Israel has said it will not become involved in the conflict in Syria and that its seizure of the buffer zone established in 1974 was a defensive move.
Israel said its airstrikes would carry on for days, but told the UN Security Council that it was not intervening in Syria’s conflict. It added that it had taken “limited and temporary measures” solely to protect its security.
Israel and Syria do not have diplomatic relations and have been in a perpetual state of war, albeit a relatively quiet one, since Israel declared independence in 1948.
Prime Minister Benjamin Netanyahu, right, tours Mount Bental on Israel’s border with Syria along with military officers and Defense Minister Israel Katz, left, on December 8, 2024. (Kobi Gideon/GPO)
Syria was one of a number of Arab countries that attacked the newly born Jewish state, and despite an armistice agreement signed in 1949 that demarcated a border between the two countries, Syria has never formally recognized Israel’s existence.

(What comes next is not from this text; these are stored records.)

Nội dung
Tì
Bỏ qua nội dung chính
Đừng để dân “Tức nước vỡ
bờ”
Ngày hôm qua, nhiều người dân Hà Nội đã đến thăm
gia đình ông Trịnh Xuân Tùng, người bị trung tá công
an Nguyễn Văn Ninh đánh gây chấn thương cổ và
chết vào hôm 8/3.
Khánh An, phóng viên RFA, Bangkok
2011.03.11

Syria also attacked during the 1967 Six-Day War, before the IDF pounded Syrian forces and seized the Golan Heights, which Israel later annexed unilaterally.
Syria attacked again in 1973 during the Yom Kippur War and was pushed back after a major advance into the Golan, after which the 1974 disengagement agreement was signed between the states, marking the demilitarized zones on the Israel-Syrian border.
While the fall of the Assad regime, which stood for over five decades, could provide a historic opportunity for recognition between Israel and its neighbor, the potential power vacuum in Syria could also provide an opportunity for further chaos and serve as a breeding ground for a resurgence of terror in the region.